*ABOUT THIS TASK*:
Within the listing below, filter for "ЭБОЛОЙ" and copy every matching line.

[Start of section]

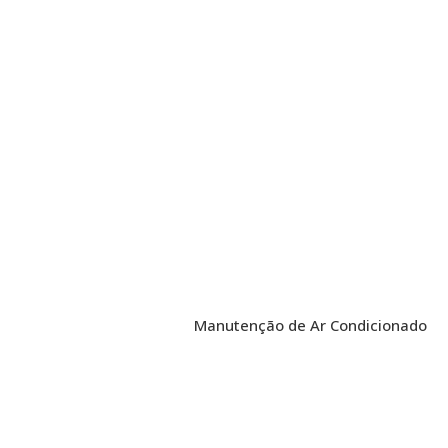
Manutenção de Ar Condicionado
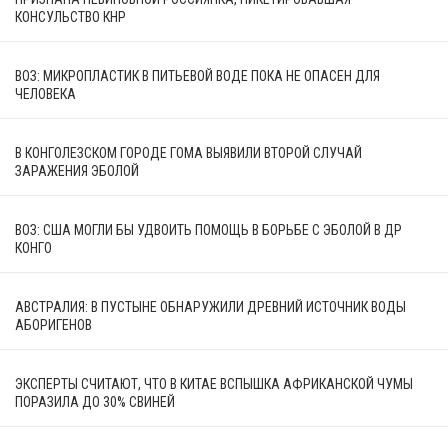
КОНСУЛЬСТВО КНР
ВОЗ: МИКРОПЛАСТИК В ПИТЬЕВОЙ ВОДЕ ПОКА НЕ ОПАСЕН ДЛЯ
ЧЕЛОВЕКА
В КОНГОЛЕЗСКОМ ГОРОДЕ ГОМА ВЫЯВИЛИ ВТОРОЙ СЛУЧАЙ
ЗАРАЖЕНИЯ ЭБОЛОЙ
ВОЗ: США МОГЛИ БЫ УДВОИТЬ ПОМОЩЬ В БОРЬБЕ С ЭБОЛОЙ В ДР
КОНГО
АВСТРАЛИЯ: В ПУСТЫНЕ ОБНАРУЖИЛИ ДРЕВНИЙ ИСТОЧНИК ВОДЫ
АБОРИГЕНОВ
ЭКСПЕРТЫ СЧИТАЮТ, ЧТО В КИТАЕ ВСПЫШКА АФРИКАНСКОЙ ЧУМЫ
ПОРАЗИЛА ДО 30% СВИНЕЙ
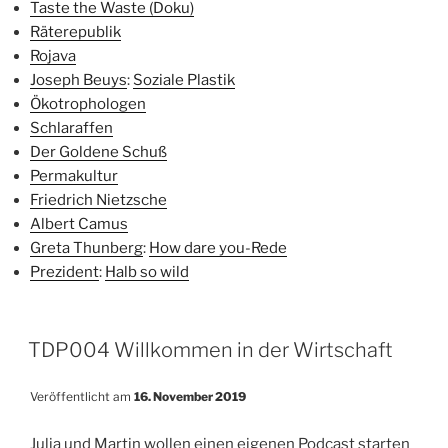
Taste the Waste (Doku)
Räterepublik
Rojava
Joseph Beuys
:
Soziale Plastik
Ökotrophologen
Schlaraffen
Der Goldene Schuß
Permakultur
Friedrich Nietzsche
Albert Camus
Greta Thunberg
:
How dare you-Rede
Prezident
:
Halb so wild
TDP004 Willkommen in der Wirtschaft
Veröffentlicht am
16. November 2019
Julia und Martin wollen einen eigenen Podcast starten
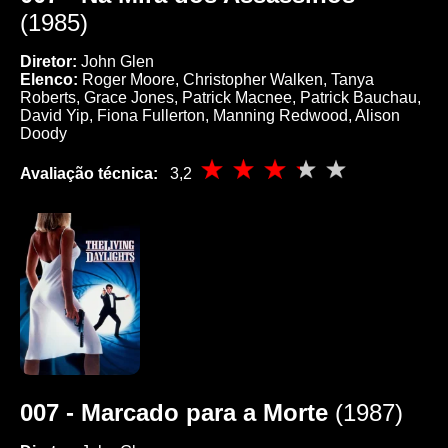
(1985)
Diretor:
John Glen
Elenco:
Roger Moore, Christopher Walken, Tanya
Roberts, Grace Jones, Patrick Macnee, Patrick Bauchau,
David Yip, Fiona Fullerton, Manning Redwood, Alison
Doody
Avaliação técnica:
3,2
007 - Marcado para a Morte
(1987)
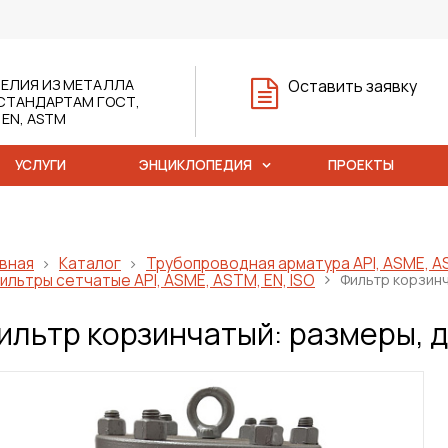
ЕЛИЯ ИЗ МЕТАЛЛА
Оставить заявку
СТАНДАРТАМ ГОСТ,
, EN, ASTM
УСЛУГИ
ЭНЦИКЛОПЕДИЯ
ПРОЕКТЫ
вная
Каталог
Трубопроводная арматура API, ASME, AS
ильтры сетчатые API, ASME, ASTM, EN, ISO
Фильтр корзинч
ильтр корзинчатый: размеры, 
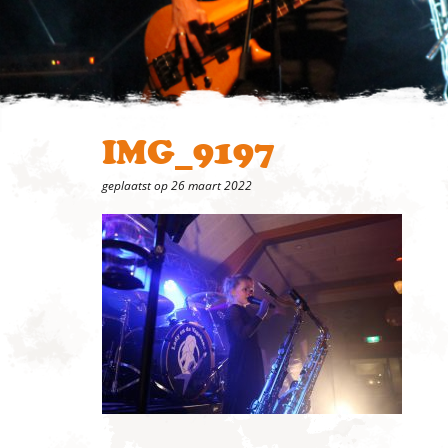
IMG_9197
geplaatst op 26 maart 2022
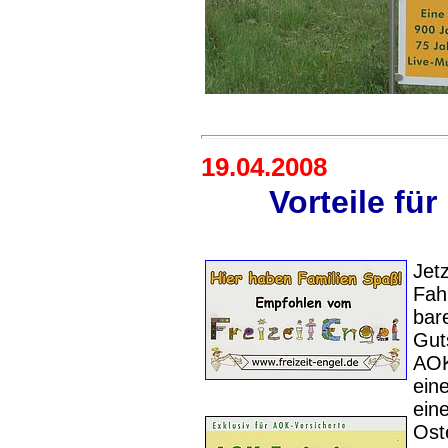
19.04.2008
Vorteile fü
Jet
Fah
bar
Gut
AOK
ein
ein
Ost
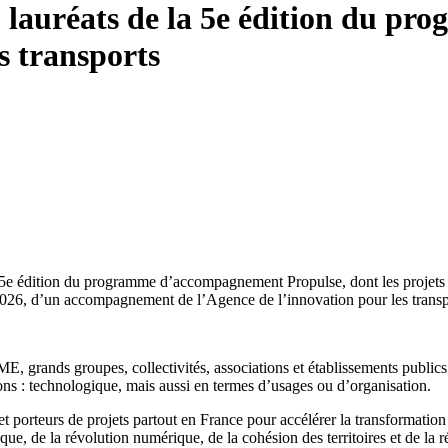
1 lauréats de la 5e édition du pr
s transports
e la 5e édition du programme d’accompagnement Propulse, dont les projet
n 2026, d’un accompagnement de l’Agence de l’innovation pour les transp
, grands groupes, collectivités, associations et établissements publics d
ions : technologique, mais aussi en termes d’usages ou d’organisation.
et porteurs de projets partout en France pour accélérer la transformatio
ue, de la révolution numérique, de la cohésion des territoires et de la ré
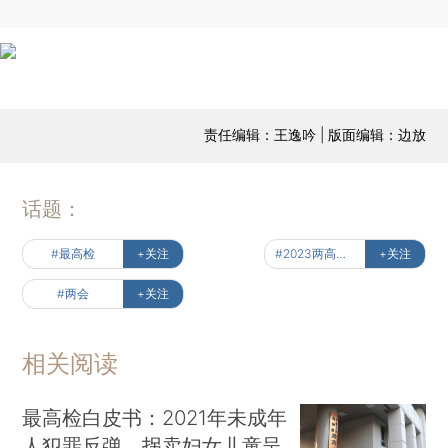
责任编辑：王逸吟 | 版面编辑：边放
话题：
#最高检
+关注
#2023两高报告
+关注
#两会
+关注
相关阅读
最高检白皮书：2021年未成年
人犯罪反弹，拐卖妇女儿童呈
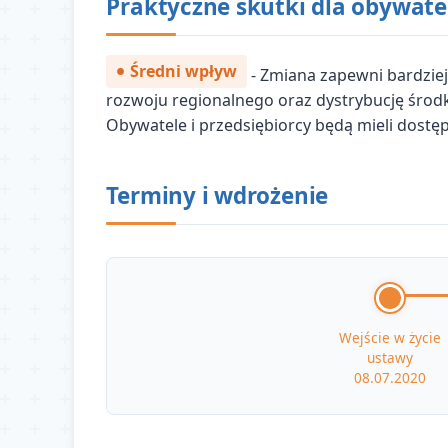
Praktyczne skutki dla obywate
Średni wpływ
- Zmiana zapewni bardziej
rozwoju regionalnego oraz dystrybucję śro
Obywatele i przedsiębiorcy będą mieli dostę
Terminy i wdrożenie
Wejście w życie
ustawy
08.07.2020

[End of section]

*EXERCISE RESULT*:
ЗАРАЖЕНИЯ ЭБОЛОЙ
ВОЗ: США МОГЛИ БЫ УДВОИТЬ ПОМОЩЬ В БОРЬБЕ С ЭБОЛОЙ В ДР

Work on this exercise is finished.